The PBS News Hour has broken a story that’s really not news at all to any small business owner: some, if not all, of the reviews that can be found on Yelp, Angie’s List, and similar websites are not entirely true. For a few dollars, you can have someone write your business’ praises online, even if they have no idea where you’re located, what you do, or the true level of quality service you provide to your customers.
This can be disheartening, particularly if you’re an honest business owner who’s trying to play by the rules. There’s good news: increased awareness of the presence of fraudulent reviews has led review sites to become more vigilant in their efforts to identify and remove them; additionally, customers are becoming more savvy and take even the most glowing five-star reviews with a grain of salt.
That being said, reviews and testimonials still have a lot of value. Potential customers really want to know what other people think of your products and services – provided, of course, that these reviews are authentic, from real people, who have really done business with you.

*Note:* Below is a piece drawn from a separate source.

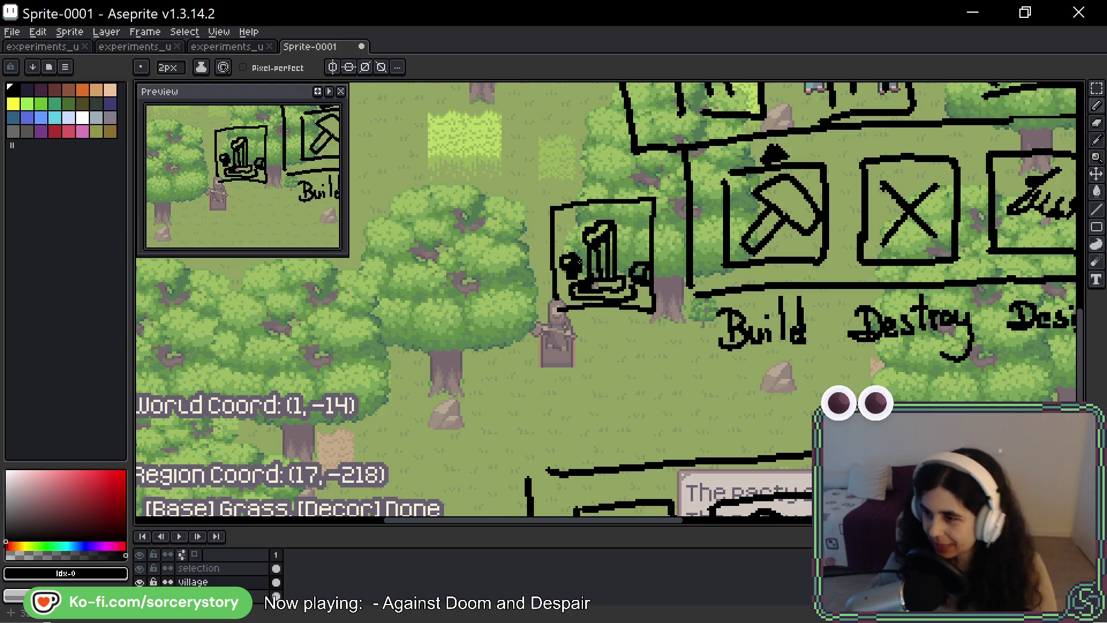
Frame another square button beside the boat and sketch a curved icon inside it.
{"action": "left_click_drag", "start_coordinate": [412, 258], "coordinate": [447, 313]}
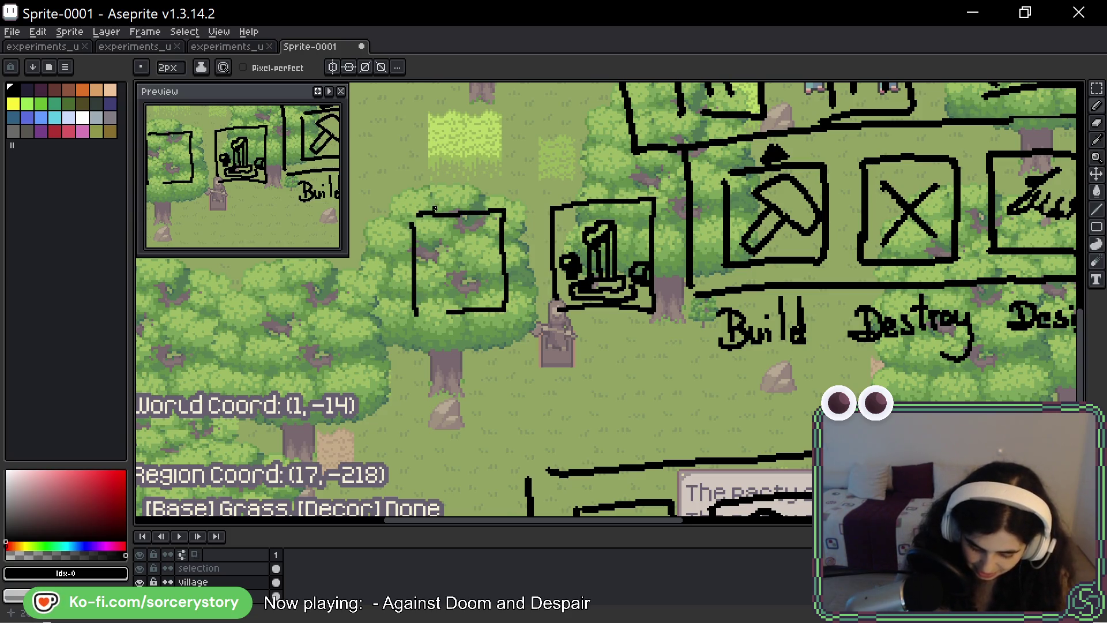
{"action": "key", "text": "ctrl+z"}
{"action": "left_click", "coordinate": [443, 206]}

Here are some strategies you can use to reassure potential customers that your testimonials and reviews are actually authentic:
If a picture’s worth a thousand words, video is worth a million. Video testimonials are powerful selling tools in part because people find it easier to believe someone they can see for themselves. Actively solicit video testimonials, and when you can capture these, share them on social media, your website, and your YouTube channel.

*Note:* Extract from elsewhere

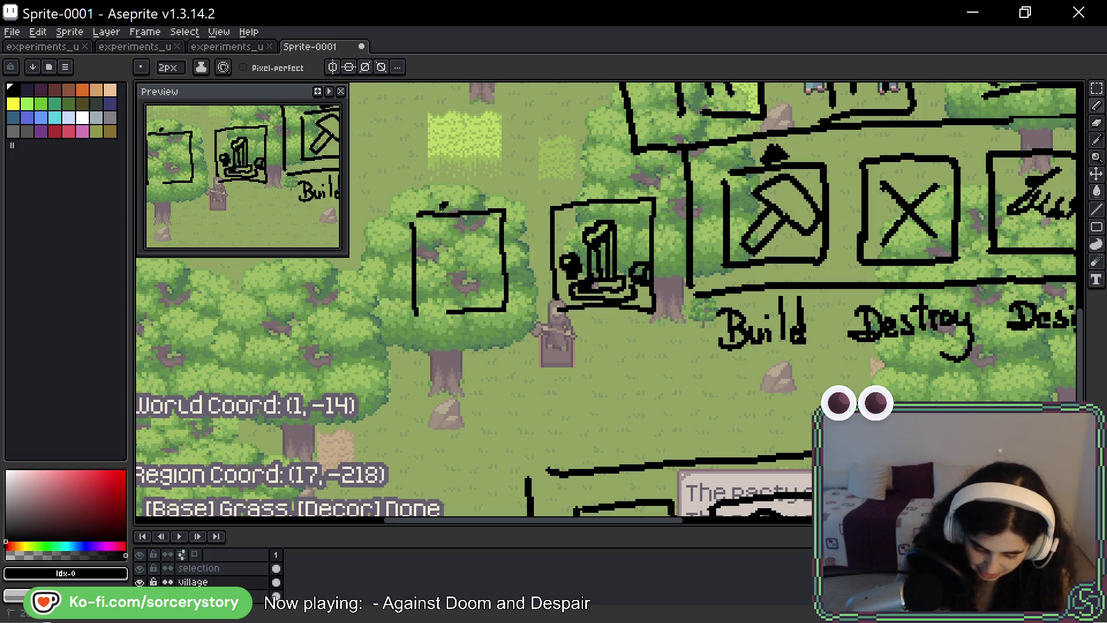
{"action": "mouse_move", "coordinate": [433, 212]}
{"action": "left_mouse_down"}
{"action": "mouse_move", "coordinate": [400, 284]}
{"action": "mouse_move", "coordinate": [400, 258]}
{"action": "left_mouse_up"}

Whenever a customer comments positively on your social media, capture an image of that post so you can share it with your other fans. The fact that users can click through and see the positive commentary comes from a real person helps tremendously. Don’t be afraid to ask your fans and followers for testimonials or reviews – people love to share their feedback.
A Notarized Sworn Statement:
Over the top? Absolutely. But getting a notary public to endorse the testimonial you’re sharing has in fact authentic provides inarguable evidence that your business is pretty good. This old-school technique had a burst of popularity in the late 70’s – but who’s to say it doesn’t have a role to play in the world of social media?